TEXT BLOCK –
[Start of section]
James Millon, Tom Traynor and Tom Rugg

Tom Rugg (from left), Tom Traynor, and James Millon.

#14

James Millon, Tom Traynor and Tom Rugg

President of U.S. debt and structured finance; vice chairman, co-head of U.S. large loans; vice chairman, co-head of U.S. large loans at CBRE Capital Markets

Last year's rank: 16

James Millon, Tom Traynor and Tom Rugg
By April 25, 2025 7:34 AM

For most commercial real estate brokers, it’s a coup to secure a single $287 million loan for a client. But for Tom Traynor and Tom Rugg, who specialize in large loans at CBRE, their team’s average deal size in 2024 was $287 million.

Overseen by James Millon — a former team chair who now leads CBRE’s U.S. debt and structured finance operation — Traynor and Rugg’s team knows that they’re supported by someone who intimately understands the complexities of their business and the unique expertise they provide to big-fish clients.
[End of section]
WORK TASK A – Transcribe the part of the CBRE team profile starting at "Overseen by James" and ending at "to big-fish clients.".
WORK TASK B – Write the next part of the CBRE team profile, picking up after its final sentence.

STUDY MATERIAL –
[Start of section]
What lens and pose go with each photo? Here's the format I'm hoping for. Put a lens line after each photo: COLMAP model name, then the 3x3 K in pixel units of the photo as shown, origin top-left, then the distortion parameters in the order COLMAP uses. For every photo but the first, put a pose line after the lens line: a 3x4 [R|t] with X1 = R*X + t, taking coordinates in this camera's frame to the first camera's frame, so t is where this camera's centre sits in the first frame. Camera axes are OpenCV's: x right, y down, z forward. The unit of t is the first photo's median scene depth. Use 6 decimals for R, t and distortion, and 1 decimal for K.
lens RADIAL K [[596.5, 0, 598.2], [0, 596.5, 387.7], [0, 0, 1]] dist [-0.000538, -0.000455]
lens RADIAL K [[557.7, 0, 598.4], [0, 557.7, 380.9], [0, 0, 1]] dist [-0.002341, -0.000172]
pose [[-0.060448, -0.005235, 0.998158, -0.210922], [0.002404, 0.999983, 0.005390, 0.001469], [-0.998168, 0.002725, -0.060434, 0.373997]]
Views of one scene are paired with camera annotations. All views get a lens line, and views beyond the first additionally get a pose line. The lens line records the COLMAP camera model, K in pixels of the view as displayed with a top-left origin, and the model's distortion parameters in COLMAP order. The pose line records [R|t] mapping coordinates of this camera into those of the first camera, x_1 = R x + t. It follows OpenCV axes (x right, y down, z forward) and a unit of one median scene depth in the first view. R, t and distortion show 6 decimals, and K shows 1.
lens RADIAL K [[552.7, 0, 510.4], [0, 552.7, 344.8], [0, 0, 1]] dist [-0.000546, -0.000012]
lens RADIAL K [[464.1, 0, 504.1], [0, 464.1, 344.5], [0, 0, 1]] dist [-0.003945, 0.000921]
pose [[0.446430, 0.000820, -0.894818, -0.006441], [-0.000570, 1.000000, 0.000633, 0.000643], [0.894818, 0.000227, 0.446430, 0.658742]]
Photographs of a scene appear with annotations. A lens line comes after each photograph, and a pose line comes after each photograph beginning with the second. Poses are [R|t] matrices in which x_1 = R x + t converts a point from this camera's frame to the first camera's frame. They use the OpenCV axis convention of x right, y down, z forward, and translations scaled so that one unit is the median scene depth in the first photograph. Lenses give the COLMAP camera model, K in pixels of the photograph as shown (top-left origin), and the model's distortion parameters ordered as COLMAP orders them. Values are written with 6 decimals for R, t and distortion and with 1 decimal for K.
[End of section]
OUTPUT A –
Overseen by James Millon — a former team chair who now leads CBRE’s U.S. debt and structured finance operation — Traynor and Rugg’s team knows that they’re supported by someone who intimately understands the complexities of their business and the unique expertise they provide to big-fish clients.

OUTPUT B –
“It’s strategically important for us, with our biggest and most complicated deals, with our most sophisticated clients, that we put our best athletes on the field,” Millon told CO. “When a Blackstone or a Brookfield hires CBRE, that’s an extension of them — and the expectation is you’ll execute and provide ideas consistent with the ideas they come up with and how they execute their business.”

Rugg and Traynor’s team of eight executed $14.6 billion of total transaction volume across 51 deals in 2024, while Millon’s entire debt and structured finance platform arranged $50.7 billion in loan originations and loan sales across 1,914 deals, averaging $26 million per transaction.

“I always expect this team to contribute 10 to 15 percent of the overall production, and that’s largely skewed because of the size of deals they’re working on,” said Millon.

Traynor admitted that it’s been a challenging interest rate environment since COVID-19 inaugurated an eventful decade, and that many surprises have contributed to various difficulties in the market. But he added those challenges make his job that much more important. 

“Our clients are trying to manage these things, and we’re trying to help them manage them,” Traynor said. “So you’re dealing with a lot of these situations with exasperated sponsors and exasperated lenders. … It’s a macroeconomic element, and you just have to get through it.”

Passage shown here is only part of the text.